— DATA SUPPLIED —
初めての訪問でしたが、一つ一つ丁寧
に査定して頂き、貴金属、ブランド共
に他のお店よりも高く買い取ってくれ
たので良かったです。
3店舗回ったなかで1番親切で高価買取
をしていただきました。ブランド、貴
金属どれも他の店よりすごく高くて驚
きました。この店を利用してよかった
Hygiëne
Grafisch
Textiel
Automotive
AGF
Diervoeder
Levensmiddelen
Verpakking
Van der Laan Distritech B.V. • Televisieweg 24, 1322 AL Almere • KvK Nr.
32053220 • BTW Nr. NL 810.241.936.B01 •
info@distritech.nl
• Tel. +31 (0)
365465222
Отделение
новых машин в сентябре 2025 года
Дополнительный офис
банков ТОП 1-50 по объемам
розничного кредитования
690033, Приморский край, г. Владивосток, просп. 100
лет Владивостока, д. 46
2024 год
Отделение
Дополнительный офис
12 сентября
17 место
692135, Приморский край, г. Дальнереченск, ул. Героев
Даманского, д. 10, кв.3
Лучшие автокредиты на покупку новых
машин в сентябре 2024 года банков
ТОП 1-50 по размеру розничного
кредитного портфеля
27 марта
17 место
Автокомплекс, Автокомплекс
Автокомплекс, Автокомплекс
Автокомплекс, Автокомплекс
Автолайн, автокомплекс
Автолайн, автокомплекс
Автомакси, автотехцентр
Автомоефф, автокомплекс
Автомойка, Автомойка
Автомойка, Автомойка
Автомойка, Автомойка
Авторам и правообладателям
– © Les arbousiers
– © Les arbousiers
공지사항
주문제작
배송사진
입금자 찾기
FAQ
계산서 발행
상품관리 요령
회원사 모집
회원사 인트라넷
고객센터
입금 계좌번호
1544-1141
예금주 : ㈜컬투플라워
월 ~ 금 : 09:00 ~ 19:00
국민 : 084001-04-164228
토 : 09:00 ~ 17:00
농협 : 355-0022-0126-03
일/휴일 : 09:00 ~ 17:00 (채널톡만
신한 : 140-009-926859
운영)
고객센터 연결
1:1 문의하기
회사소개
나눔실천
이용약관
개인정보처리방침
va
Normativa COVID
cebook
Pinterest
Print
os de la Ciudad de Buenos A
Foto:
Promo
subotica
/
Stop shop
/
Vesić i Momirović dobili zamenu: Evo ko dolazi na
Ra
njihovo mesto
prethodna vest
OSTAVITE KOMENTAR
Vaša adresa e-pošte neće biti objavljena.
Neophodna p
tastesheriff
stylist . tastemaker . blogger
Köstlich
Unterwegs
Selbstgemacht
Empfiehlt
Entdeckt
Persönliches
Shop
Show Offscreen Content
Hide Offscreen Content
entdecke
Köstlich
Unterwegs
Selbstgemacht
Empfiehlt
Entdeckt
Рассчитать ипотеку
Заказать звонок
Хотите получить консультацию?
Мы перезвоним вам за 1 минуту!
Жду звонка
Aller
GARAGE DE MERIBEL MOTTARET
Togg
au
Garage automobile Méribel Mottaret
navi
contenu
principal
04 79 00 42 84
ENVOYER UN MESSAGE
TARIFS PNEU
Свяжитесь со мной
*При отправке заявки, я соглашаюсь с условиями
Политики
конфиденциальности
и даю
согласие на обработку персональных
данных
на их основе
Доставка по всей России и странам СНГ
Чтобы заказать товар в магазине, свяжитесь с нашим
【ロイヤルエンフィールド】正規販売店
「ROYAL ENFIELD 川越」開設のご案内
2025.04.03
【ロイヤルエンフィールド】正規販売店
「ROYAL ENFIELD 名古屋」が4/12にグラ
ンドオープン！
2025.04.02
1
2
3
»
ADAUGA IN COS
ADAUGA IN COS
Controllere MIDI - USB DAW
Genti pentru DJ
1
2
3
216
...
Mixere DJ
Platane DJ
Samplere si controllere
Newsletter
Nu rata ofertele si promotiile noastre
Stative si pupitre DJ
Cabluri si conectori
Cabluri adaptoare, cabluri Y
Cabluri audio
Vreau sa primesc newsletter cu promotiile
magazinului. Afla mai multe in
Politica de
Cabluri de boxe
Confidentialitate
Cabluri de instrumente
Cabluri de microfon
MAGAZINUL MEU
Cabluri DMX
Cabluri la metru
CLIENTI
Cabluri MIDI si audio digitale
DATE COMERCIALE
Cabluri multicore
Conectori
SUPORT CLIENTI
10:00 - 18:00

— DIRECTIVE —
Quote the material exactly, leaving nothing out.

— SOLUTION FOR THIS PROBLEM —
初めての訪問でしたが、一つ一つ丁寧
に査定して頂き、貴金属、ブランド共
に他のお店よりも高く買い取ってくれ
たので良かったです。
3店舗回ったなかで1番親切で高価買取
をしていただきました。ブランド、貴
金属どれも他の店よりすごく高くて驚
きました。この店を利用してよかった
Hygiëne
Grafisch
Textiel
Automotive
AGF
Diervoeder
Levensmiddelen
Verpakking
Van der Laan Distritech B.V. • Televisieweg 24, 1322 AL Almere • KvK Nr.
32053220 • BTW Nr. NL 810.241.936.B01 •
info@distritech.nl
• Tel. +31 (0)
365465222
Отделение
новых машин в сентябре 2025 года
Дополнительный офис
банков ТОП 1-50 по объемам
розничного кредитования
690033, Приморский край, г. Владивосток, просп. 100
лет Владивостока, д. 46
2024 год
Отделение
Дополнительный офис
12 сентября
17 место
692135, Приморский край, г. Дальнереченск, ул. Героев
Даманского, д. 10, кв.3
Лучшие автокредиты на покупку новых
машин в сентябре 2024 года банков
ТОП 1-50 по размеру розничного
кредитного портфеля
27 марта
17 место
Автокомплекс, Автокомплекс
Автокомплекс, Автокомплекс
Автокомплекс, Автокомплекс
Автолайн, автокомплекс
Автолайн, автокомплекс
Автомакси, автотехцентр
Автомоефф, автокомплекс
Автомойка, Автомойка
Автомойка, Автомойка
Автомойка, Автомойка
Авторам и правообладателям
– © Les arbousiers
– © Les arbousiers
공지사항
주문제작
배송사진
입금자 찾기
FAQ
계산서 발행
상품관리 요령
회원사 모집
회원사 인트라넷
고객센터
입금 계좌번호
1544-1141
예금주 : ㈜컬투플라워
월 ~ 금 : 09:00 ~ 19:00
국민 : 084001-04-164228
토 : 09:00 ~ 17:00
농협 : 355-0022-0126-03
일/휴일 : 09:00 ~ 17:00 (채널톡만
신한 : 140-009-926859
운영)
고객센터 연결
1:1 문의하기
회사소개
나눔실천
이용약관
개인정보처리방침
va
Normativa COVID
cebook
Pinterest
Print
os de la Ciudad de Buenos A
Foto:
Promo
subotica
/
Stop shop
/
Vesić i Momirović dobili zamenu: Evo ko dolazi na
Ra
njihovo mesto
prethodna vest
OSTAVITE KOMENTAR
Vaša adresa e-pošte neće biti objavljena.
Neophodna p
tastesheriff
stylist . tastemaker . blogger
Köstlich
Unterwegs
Selbstgemacht
Empfiehlt
Entdeckt
Persönliches
Shop
Show Offscreen Content
Hide Offscreen Content
entdecke
Köstlich
Unterwegs
Selbstgemacht
Empfiehlt
Entdeckt
Рассчитать ипотеку
Заказать звонок
Хотите получить консультацию?
Мы перезвоним вам за 1 минуту!
Жду звонка
Aller
GARAGE DE MERIBEL MOTTARET
Togg
au
Garage automobile Méribel Mottaret
navi
contenu
principal
04 79 00 42 84
ENVOYER UN MESSAGE
TARIFS PNEU
Свяжитесь со мной
*При отправке заявки, я соглашаюсь с условиями
Политики
конфиденциальности
и даю
согласие на обработку персональных
данных
на их основе
Доставка по всей России и странам СНГ
Чтобы заказать товар в магазине, свяжитесь с нашим
【ロイヤルエンフィールド】正規販売店
「ROYAL ENFIELD 川越」開設のご案内
2025.04.03
【ロイヤルエンフィールド】正規販売店
「ROYAL ENFIELD 名古屋」が4/12にグラ
ンドオープン！
2025.04.02
1
2
3
»
ADAUGA IN COS
ADAUGA IN COS
Controllere MIDI - USB DAW
Genti pentru DJ
1
2
3
216
...
Mixere DJ
Platane DJ
Samplere si controllere
Newsletter
Nu rata ofertele si promotiile noastre
Stative si pupitre DJ
Cabluri si conectori
Cabluri adaptoare, cabluri Y
Cabluri audio
Vreau sa primesc newsletter cu promotiile
magazinului. Afla mai multe in
Politica de
Cabluri de boxe
Confidentialitate
Cabluri de instrumente
Cabluri de microfon
MAGAZINUL MEU
Cabluri DMX
Cabluri la metru
CLIENTI
Cabluri MIDI si audio digitale
DATE COMERCIALE
Cabluri multicore
Conectori
SUPORT CLIENTI
10:00 - 18:00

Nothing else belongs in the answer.